Of course, it is incumbent upon me to remind everyone that, in addition to the external challenges, we face internal challenges to the implementation of our vision. It was Abraham Lincoln, who said in 1858, “that a house divided against itself cannot stand.” However, I do believe that the political fragmentation we currently face is at least partly a result of the failure to deliver freedom and peace to our people. If the Palestinian people are offered a vision of peace based on freedom, justice and dignity for us and our Israeli neighbours, I am confident that my people will unite behind that vision.

Conclusion

The ultimate goals of the Palestinian people, today, are the same as they were back in 1988 when the PLO, under the leadership of our late President, Yasser Arafat, endorsed the two-state solution as the means to realize our national and individual aspirations: a sovereign, free and viable Palestinian state with East Jerusalem as its capital, and a just and agreed upon solution to the issue of refugees on the basis of UN General Assembly Resolution 194.

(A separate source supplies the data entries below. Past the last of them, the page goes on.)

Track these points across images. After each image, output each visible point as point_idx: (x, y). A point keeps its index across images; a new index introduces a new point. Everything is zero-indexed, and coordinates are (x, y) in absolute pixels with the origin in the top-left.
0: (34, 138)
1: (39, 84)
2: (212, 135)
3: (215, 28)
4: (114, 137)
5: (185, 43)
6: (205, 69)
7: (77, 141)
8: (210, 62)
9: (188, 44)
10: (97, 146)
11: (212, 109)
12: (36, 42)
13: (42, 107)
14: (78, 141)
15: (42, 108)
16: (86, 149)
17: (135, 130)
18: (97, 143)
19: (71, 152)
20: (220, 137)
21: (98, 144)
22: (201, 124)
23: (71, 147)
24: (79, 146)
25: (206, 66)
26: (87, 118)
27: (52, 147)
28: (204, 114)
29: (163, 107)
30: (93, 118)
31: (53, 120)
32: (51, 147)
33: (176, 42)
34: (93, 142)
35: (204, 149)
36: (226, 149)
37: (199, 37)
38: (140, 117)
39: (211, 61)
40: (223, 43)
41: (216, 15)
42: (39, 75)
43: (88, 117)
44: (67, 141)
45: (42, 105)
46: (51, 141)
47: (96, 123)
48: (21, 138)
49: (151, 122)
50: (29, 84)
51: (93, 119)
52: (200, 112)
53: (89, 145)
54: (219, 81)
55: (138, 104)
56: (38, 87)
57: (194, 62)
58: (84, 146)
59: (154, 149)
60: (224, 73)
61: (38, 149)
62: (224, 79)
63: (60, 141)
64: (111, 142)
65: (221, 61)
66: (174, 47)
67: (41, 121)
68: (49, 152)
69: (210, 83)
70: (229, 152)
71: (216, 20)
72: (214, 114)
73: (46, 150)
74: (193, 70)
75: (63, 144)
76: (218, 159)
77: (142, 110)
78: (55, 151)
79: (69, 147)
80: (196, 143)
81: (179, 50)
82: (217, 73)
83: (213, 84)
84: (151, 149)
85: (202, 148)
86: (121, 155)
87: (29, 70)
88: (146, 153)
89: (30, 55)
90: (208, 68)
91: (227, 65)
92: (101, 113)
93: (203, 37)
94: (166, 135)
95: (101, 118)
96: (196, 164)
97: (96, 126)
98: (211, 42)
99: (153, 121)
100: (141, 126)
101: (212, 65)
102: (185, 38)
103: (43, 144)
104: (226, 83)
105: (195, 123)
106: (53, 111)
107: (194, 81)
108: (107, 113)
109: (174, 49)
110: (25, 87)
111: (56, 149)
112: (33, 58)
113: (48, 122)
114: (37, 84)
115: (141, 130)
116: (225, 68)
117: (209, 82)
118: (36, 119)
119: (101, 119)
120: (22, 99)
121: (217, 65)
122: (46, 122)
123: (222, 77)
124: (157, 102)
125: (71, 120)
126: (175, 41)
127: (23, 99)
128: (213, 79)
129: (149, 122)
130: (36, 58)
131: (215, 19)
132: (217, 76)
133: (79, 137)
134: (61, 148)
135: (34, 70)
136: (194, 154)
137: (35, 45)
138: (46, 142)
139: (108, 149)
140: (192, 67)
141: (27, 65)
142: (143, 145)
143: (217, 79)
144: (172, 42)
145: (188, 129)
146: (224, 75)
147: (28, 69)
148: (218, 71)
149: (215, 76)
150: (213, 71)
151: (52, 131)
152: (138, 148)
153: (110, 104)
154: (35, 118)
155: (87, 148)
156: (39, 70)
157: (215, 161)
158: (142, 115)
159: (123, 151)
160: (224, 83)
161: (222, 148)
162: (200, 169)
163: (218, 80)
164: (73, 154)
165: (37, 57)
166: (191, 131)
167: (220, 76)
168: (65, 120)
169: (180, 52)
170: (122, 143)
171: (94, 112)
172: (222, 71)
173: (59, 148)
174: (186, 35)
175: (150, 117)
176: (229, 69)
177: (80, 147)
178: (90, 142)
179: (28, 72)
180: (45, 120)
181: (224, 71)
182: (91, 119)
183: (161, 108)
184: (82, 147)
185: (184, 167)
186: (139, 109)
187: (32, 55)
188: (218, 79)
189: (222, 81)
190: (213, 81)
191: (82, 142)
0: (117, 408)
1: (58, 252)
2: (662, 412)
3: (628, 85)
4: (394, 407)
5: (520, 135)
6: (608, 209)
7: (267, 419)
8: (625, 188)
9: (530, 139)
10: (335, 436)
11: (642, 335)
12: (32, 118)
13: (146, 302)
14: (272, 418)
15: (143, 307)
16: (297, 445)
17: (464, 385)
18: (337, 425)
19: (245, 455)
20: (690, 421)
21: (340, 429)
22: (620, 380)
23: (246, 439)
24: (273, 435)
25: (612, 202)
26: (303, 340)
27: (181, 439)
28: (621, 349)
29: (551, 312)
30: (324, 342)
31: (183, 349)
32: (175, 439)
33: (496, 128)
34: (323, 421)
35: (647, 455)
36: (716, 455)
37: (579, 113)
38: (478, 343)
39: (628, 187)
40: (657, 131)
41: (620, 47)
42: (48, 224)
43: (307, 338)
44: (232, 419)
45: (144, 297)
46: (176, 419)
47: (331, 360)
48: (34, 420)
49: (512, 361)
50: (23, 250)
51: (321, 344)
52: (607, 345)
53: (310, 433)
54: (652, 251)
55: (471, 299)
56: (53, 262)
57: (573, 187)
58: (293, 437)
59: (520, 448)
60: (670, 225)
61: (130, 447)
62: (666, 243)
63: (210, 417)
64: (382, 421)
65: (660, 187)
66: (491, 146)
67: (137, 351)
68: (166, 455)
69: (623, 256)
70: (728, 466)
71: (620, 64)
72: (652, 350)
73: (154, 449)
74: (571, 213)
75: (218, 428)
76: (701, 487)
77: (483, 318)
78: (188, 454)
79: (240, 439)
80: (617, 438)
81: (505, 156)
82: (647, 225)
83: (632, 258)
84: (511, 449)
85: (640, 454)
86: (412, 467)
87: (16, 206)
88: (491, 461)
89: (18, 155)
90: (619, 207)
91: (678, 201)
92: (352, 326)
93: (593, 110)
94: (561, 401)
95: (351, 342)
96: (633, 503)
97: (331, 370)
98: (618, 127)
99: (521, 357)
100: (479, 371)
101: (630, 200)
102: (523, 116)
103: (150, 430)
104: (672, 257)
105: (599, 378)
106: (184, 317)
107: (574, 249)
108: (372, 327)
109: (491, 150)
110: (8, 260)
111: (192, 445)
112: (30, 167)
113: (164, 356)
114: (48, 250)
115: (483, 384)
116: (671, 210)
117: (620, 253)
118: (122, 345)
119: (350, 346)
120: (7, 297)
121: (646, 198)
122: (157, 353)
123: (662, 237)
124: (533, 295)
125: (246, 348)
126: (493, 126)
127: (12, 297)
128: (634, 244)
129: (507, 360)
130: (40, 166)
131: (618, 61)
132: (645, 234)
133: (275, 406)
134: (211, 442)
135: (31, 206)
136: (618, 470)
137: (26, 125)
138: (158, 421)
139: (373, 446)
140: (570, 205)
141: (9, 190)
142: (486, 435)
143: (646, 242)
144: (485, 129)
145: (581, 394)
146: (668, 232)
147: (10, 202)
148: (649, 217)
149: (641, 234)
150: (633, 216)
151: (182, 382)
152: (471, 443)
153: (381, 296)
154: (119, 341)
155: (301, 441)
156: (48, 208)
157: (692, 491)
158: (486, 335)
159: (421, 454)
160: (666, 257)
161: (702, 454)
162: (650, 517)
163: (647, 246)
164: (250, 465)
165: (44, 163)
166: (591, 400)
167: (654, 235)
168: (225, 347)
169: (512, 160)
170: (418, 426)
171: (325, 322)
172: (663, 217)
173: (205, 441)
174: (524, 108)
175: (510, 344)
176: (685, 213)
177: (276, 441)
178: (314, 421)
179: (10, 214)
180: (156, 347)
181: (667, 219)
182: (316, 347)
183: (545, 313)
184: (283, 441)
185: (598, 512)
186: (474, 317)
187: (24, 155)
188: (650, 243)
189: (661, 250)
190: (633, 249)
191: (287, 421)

The values to which the Palestinian people aspire today are the same as the values we have sought for ourselves in our endeavor to end the occupation: dignity, respect, justice and, above all, freedom. Our government is unwavering in its commitment to these values. I think our achievements of the past eight months speak to this. We will continue to be tenacious in our pursuit of good governance, law and order, security and economic recovery. And, as we do so, we will be making progress toward conquering the sense of defeatism and confronting the destructive rejectionism that have afflicted us for much too long. That is a worthy cause, for I do believe that to win our struggle for freedom, defeatism must be defeated and rejectionism has to be faced down.

In this larger battle, we need the international community to partner with us in making the difficult decisions of today for a prosperous and peaceful tomorrow. We ask you to partner with us now, to invest in peace for Palestine.